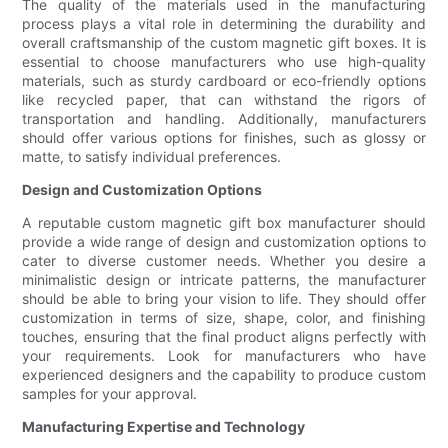
The quality of the materials used in the manufacturing
process plays a vital role in determining the durability and
overall craftsmanship of the custom magnetic gift boxes. It is
essential to choose manufacturers who use high-quality
materials, such as sturdy cardboard or eco-friendly options
like recycled paper, that can withstand the rigors of
transportation and handling. Additionally, manufacturers
should offer various options for finishes, such as glossy or
matte, to satisfy individual preferences.
Design and Customization Options
A reputable custom magnetic gift box manufacturer should
provide a wide range of design and customization options to
cater to diverse customer needs. Whether you desire a
minimalistic design or intricate patterns, the manufacturer
should be able to bring your vision to life. They should offer
customization in terms of size, shape, color, and finishing
touches, ensuring that the final product aligns perfectly with
your requirements. Look for manufacturers who have
experienced designers and the capability to produce custom
samples for your approval.
Manufacturing Expertise and Technology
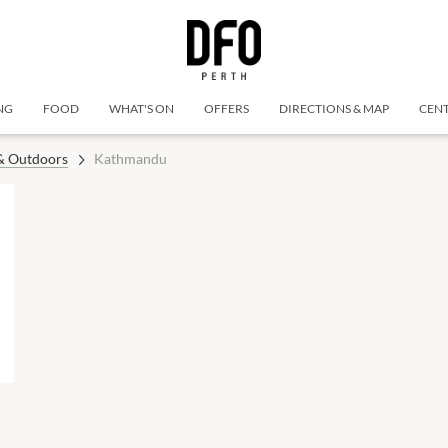
NG
FOOD
WHAT'S ON
OFFERS
DIRECTIONS & MAP
CENT
 & Outdoors
Kathmandu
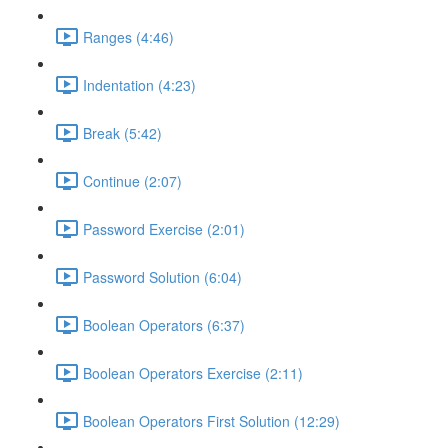
Ranges (4:46)
Indentation (4:23)
Break (5:42)
Continue (2:07)
Password Exercise (2:01)
Password Solution (6:04)
Boolean Operators (6:37)
Boolean Operators Exercise (2:11)
Boolean Operators First Solution (12:29)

^^^^

## [EXERCISE AIM]
Exactly the lines from the top of the listing through the line with "touches, ensuring that", and no pictures, should be printed.

## [WRITTEN SOLUTION]
The quality of the materials used in the manufacturing
process plays a vital role in determining the durability and
overall craftsmanship of the custom magnetic gift boxes. It is
essential to choose manufacturers who use high-quality
materials, such as sturdy cardboard or eco-friendly options
like recycled paper, that can withstand the rigors of
transportation and handling. Additionally, manufacturers
should offer various options for finishes, such as glossy or
matte, to satisfy individual preferences.
Design and Customization Options
A reputable custom magnetic gift box manufacturer should
provide a wide range of design and customization options to
cater to diverse customer needs. Whether you desire a
minimalistic design or intricate patterns, the manufacturer
should be able to bring your vision to life. They should offer
customization in terms of size, shape, color, and finishing
touches, ensuring that the final product aligns perfectly with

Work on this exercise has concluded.